The US Supreme Court issued a unanimous decision in Facebook, Inc. v. Duguid, holding that to be considered an “automatic telephone dialing system” (or “autodialer”) for purposes of the Telephone Consumer Protection Act (“TCPA”), the phone number used by the device to make the call must have been created by a random or sequential number generator, so that the number was either stored by the system, or generated by the system prior to dialing. The Supreme Court overturned the Ninth Circuit’s holding that a device was an autodialer if it “store[d] numbers to be called” and “dial[ed] such numbers automatically,” resolving a circuit split on the scope of the term.

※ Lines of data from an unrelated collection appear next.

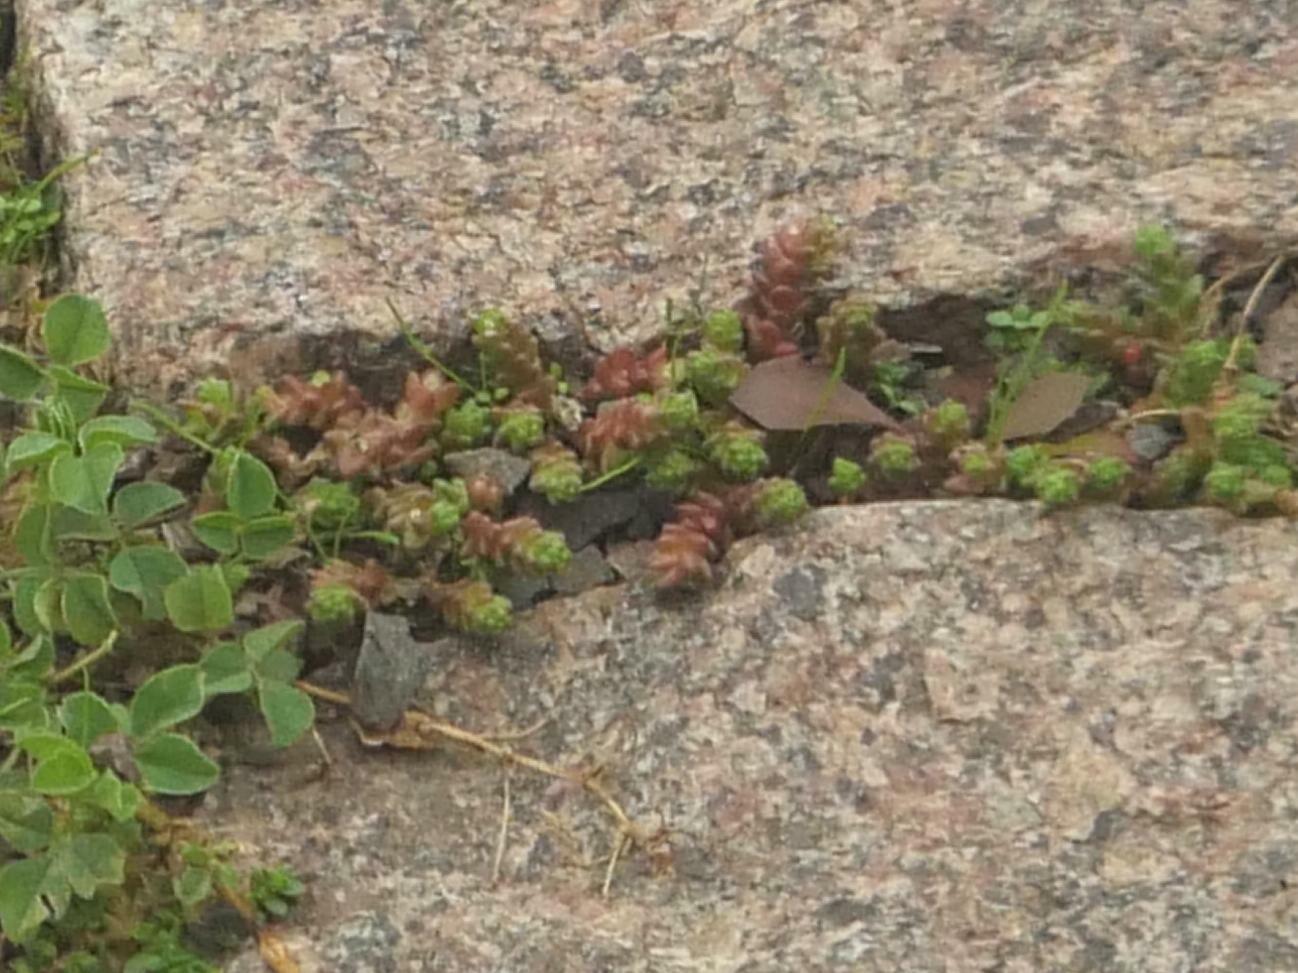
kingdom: Plantae
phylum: Tracheophyta
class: Magnoliopsida
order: Saxifragales
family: Crassulaceae
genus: Sedum
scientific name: Sedum acre
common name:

The TCPA, first enacted in 1991, sought to curb telemarketing calls by limiting the use of autodialers among certain other technology. The use of autodialers had resulted in a dramatic increase in marketing calls, placing burdens on critical infrastructure such as hospitals. Plaintiff alleged that defendant Facebook used an autodialer to send him text messages without the consent required for communications to cell phones. The system used an automated response to message a customer-provided number if someone made an attempt to access the customer’s Facebook account. Mr. Duguid alleged that he did not have a Facebook account and therefore never granted consent.
The Court explained the application of its narrow definition by noting that though Congress 30 years ago “was broadly concerned about intrusive telemarketing practices … [this] does not mean it adopted a broad autodialer definition.” The Court also explained that even with the narrow definition the TCPA will continue to restrict artificial and prerecorded voice calls. The TCPA now does not ban the use of predictive dialing technology, so long as an artificial or pre-recorded voice is avoided.